Love Letter / Obituary
28 Years Later - Danny Boyle (2025)
SPOILERS
Twenty three years after the events of 28 Days Later, a lot has changed. Danny Boyle’s first film in the post-apocalyptic horror franchise came out before the UK was battered by the divisive forces of Brexit and Covid, the latter giving us scenes eerily reminiscent from the first film, with the streets of London deserted save for a few empty buses.
In 28 Years Later, the virus has been contained to the UK and mainland Europe has set up a quarantine zone around the coast which is patrolled regularly to ensure there are no breaches. The UK is now isolated from the rest of the world, the survivors that are left will have to fend for themselves and can have no expectation of rescue. We follow the movements of a young boy - Spike - who lives in a tight-knit community on the island of Lindisfarne (or Holy Island) where the inhabitants are protected from the rage virus consuming the mainland by a tidal causeway.
The community is isolated, rooted in nostalgia, the young people are trained with bows and arrows and resources are shared but extremely limited. Showers are taken in public to ensure no one uses more than their fair share of water. A tattered St George’s flag flutters in the breeze. The early scenes are interspersed with clips from Henry V and we get the sense that these people could be preparing to fight the French at Agincourt in the 1600s, rather than a horde of zombies in the 21st century.
Spike’s mother Isla is sick, but no one knows what is wrong with her, there are no doctors left on the Holy Island. There’s a doctor on the mainland, but the locals don’t trust him, there are rumours that he’s gone mad and spends his time burning the bodies of the countless dead. The community’s isolation is their greatest protection but also stands in the way of any real salvation or progress. Culture and social change has regressed hundreds of years and no one has the courage to do anything about that in the face of the rage-infected horde.

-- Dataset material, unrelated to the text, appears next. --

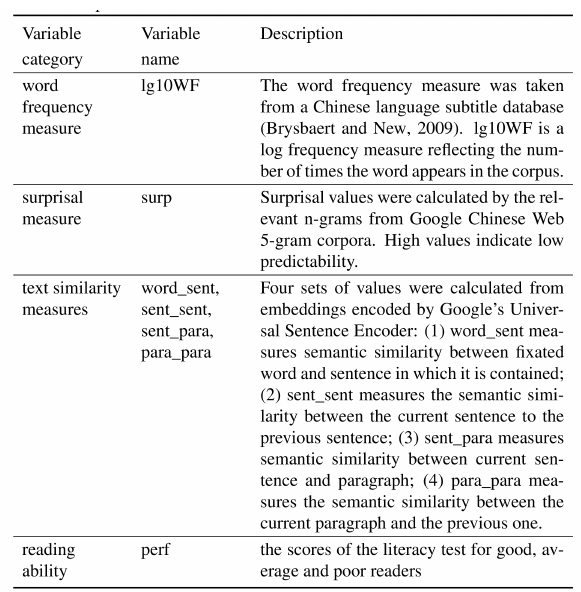
Table 1. Description of the fixed-effect independent variable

The parallels here with an isolated and broken UK are clear to see, goods are scarce and healthcare difficult to access, trust of outsiders is at an all time low. This is made even more brutally apparent by an interaction with a Swedish solider who gets marooned on when his boat sinks during a routine patrol. He struggles to explain concepts like the internet, smartphones and delivery drivers to Spike, all things that have not made it in our post-apocalyptic UK.

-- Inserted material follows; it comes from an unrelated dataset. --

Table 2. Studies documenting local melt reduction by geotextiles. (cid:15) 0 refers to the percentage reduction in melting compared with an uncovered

It would be easy to view this as a sort of obituary for Britain, a lament for the self-enforced isolation and economic catastrophe that was Brexit, the chaotic handling of the pandemic under Boris Johnson that led to travel from the “Plague Island” to Europe being briefly banned [1]. There are also parallels in the way that Spike’s dad sensationalises his first trip to the mainland and ignores Spike when he tries to remind him that he was so shaken by what he saw that he could hardly hold his bow steady by the end of their excursion. This sort of disregard for the truth has also become commonplace in public life in the last few decades.
But that is not the only story being told here. As our hero traverses the countryside in search of the medical care that Isla so clearly needs, other themes become apparent. The landscapes are truly breathtaking, we pass the Sycamore Gap twice, with the tree still intact in this alternate universe, we pass through Cheddar Gorge and see the Angel of the North, surrounded by forest now, but still standing tall. The film at these points is a love letter to the North East of England, the landscapes made even more awe-inspiring by the eery quiet that envelops them. And despite the Holy Island community’s isolationist approach and fear-based setup, it is a true community, with everyone playing a role, and celebration through music and drinking a cornerstone of their communal life.

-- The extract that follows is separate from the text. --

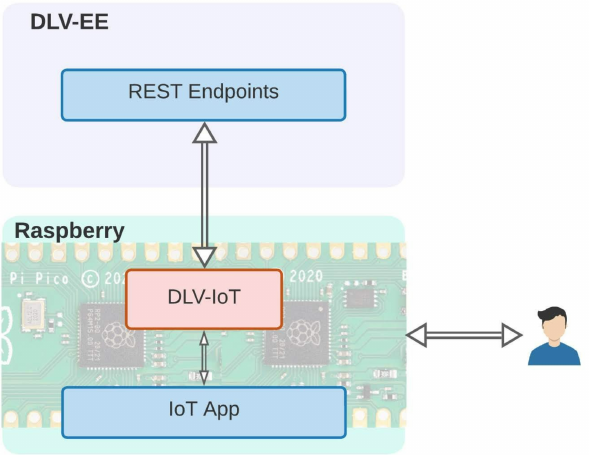
Figure 2. Typical architecture of a DLV-IoT-based application over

Though the film’s message initially seems to be totally bleak, with the political allegory reinforcing the doom and gloom of the contemporary news cycle, there is a thread of hope running throughout. Families and communities might not be perfect, but they help us to survive even through the darkest of times. When we meet the doctor at last, we find that he has grown obsessed with death, erecting a monument to those who have died in the course of the outbreak in an attempt to remind people that they all will die. He explains the latin phrase “memento mori” (remember you must die) and helps Spike to come to terms with the inevitable end his mother’s life. Death is the only inevitability in this life, change the only constant. There is something that should make us feel optimistic in that, a reminder that all things pass. When Spike starts a fire to distract the guards at the gate and escape to the mainland with his mother, we see the St George’s flag burning as he leaves: revolution through death and rebirth perhaps. The natural world healing itself as human impact lessens after the rage virus takes hold, with huge herds of deer stampeding across the lush fields and forests, are also a testament to this theme of renewal.
In 28 Years Later we see a despairing look at the state of the UK, but not from someone who has given up hope, or fallen out of love with everything that is great about the island and its people.